Onchain detective “ZachXBT” took it upon themself to share a few points regarding the hack. ZachXBT posted a lengthy thread on Twitter, debunking three of the biggest misconceptions that he felt needed to be addressed.
What did many get wrong about the FTX hack?
The first misconception is that the Bahamian officials were behind the hack. The second is that the exchanges know who the hacker is, and the third misconception is that the hacker is trading memecoins.
Although the perpetrator has not been officially identified, the Securities Commission of the Bahamas (SCB) said in a statement on November 17 that it has mandated the transfer of all FTX’s digital assets to its digital wallet.
The “0x59” wallet address linked to the hacker, according to ZachXBT, was a black hat address and was not related to either the FTX team or the SCB. This is because the address began selling tokens for ETH, DAI, and BNB, using a variety of bridges so that the crypto couldn’t be frozen as of November 12th.
The wallet address selling Ethereum for renBTC and then utilizing RenBridge, according to ZachXBT, was his last piece of information.
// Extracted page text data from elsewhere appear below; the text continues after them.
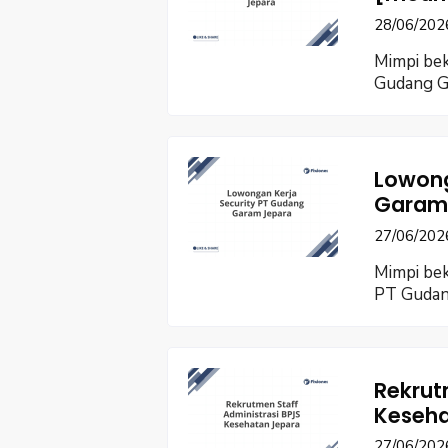
28/06/202
Mimpi bek
Gudang G
Lowong
Garam
27/06/202
Mimpi bek
PT Gudan
Rekrut
Keseha
27/06/202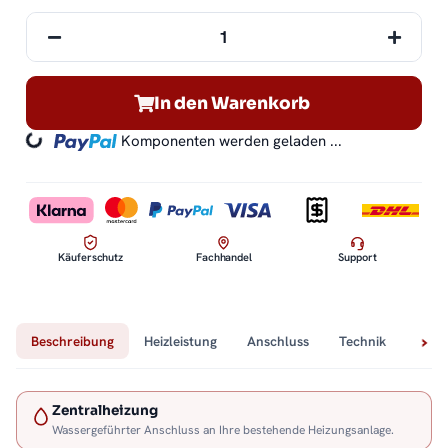
In den Warenkorb
oading...
Komponenten werden geladen ...
Käuferschutz
Fachhandel
Support
Beschreibung
Heizleistung
Anschluss
Technik
Lief
Zentralheizung
Wassergeführter Anschluss an Ihre bestehende Heizungsanlage.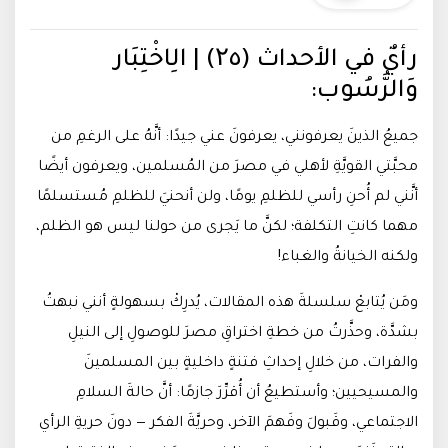
رأيٌ في الأحداث (۲٥) | الِاخْتِبَار
وَالرُّسُوب:
جميعُ الذينَ يعرفونني، يعرفونَ عني جيدًا: أنَّهُ على الرغمِ من
محبَّتي القويَّةِ لأهلي في مصرَ من المُسلمين، ويعرفون أيضًا
أنَّني لم أُحنِ رأسي للظلمِ يومًا، ولن أنحنيَ للظلمِ مُستسلمًا
مهما كانتِ التكلفة؛ لكنَّ ما يَجرى من حولنا ليس هو الظلم،
ولكنه الخيانةُ والغباء!
ومَن يُتابعْ سلسلةَ هذه المقالات، يُدرِكْ بسهولةٍ أنني نبهتُ
بشدَّة، وحذَّرتُ من خطةِ اختراقِ مصرَ للوصولِ إلى النيلِ
والفرات، من خلالِ إحداثِ فتنةٍ داخليةٍ بين المسلمينَ
والمسيحيين؛ وأستطيعُ أن أُقرِّرَ جازمًا: أنَّ حالةَ السلامِ
الاجتماعي، وقَبولَ وفَهمَ الآخر، وحريَّةَ الفكر — دونَ حريةِ الرأي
He believes that this transaction will most likely result in money being sent to “a mixer at some time in the future.”
ZachXBT also addressed the issue regarding the hacker’s identity. Kraken’s Chief Security Officer claimed to have discovered the identity of the hacker. According to Zach, the FTX group was probably merely utilizing Kraken to secure funds to a multi-signature wallet on Tron because the FTX hot wallet ran out of gas for transactions.
ZachXBT criticized the claim made by blockchain analytics company CertiK that the FTX hacker is involved in the trading of memecoins.
Instead, the blockchain investigator contends that the transfers were “spoofed” on the Ethereum network, citing a blog post from Harith Kamarul of the Etherscan community from March that described how transactions can be faked.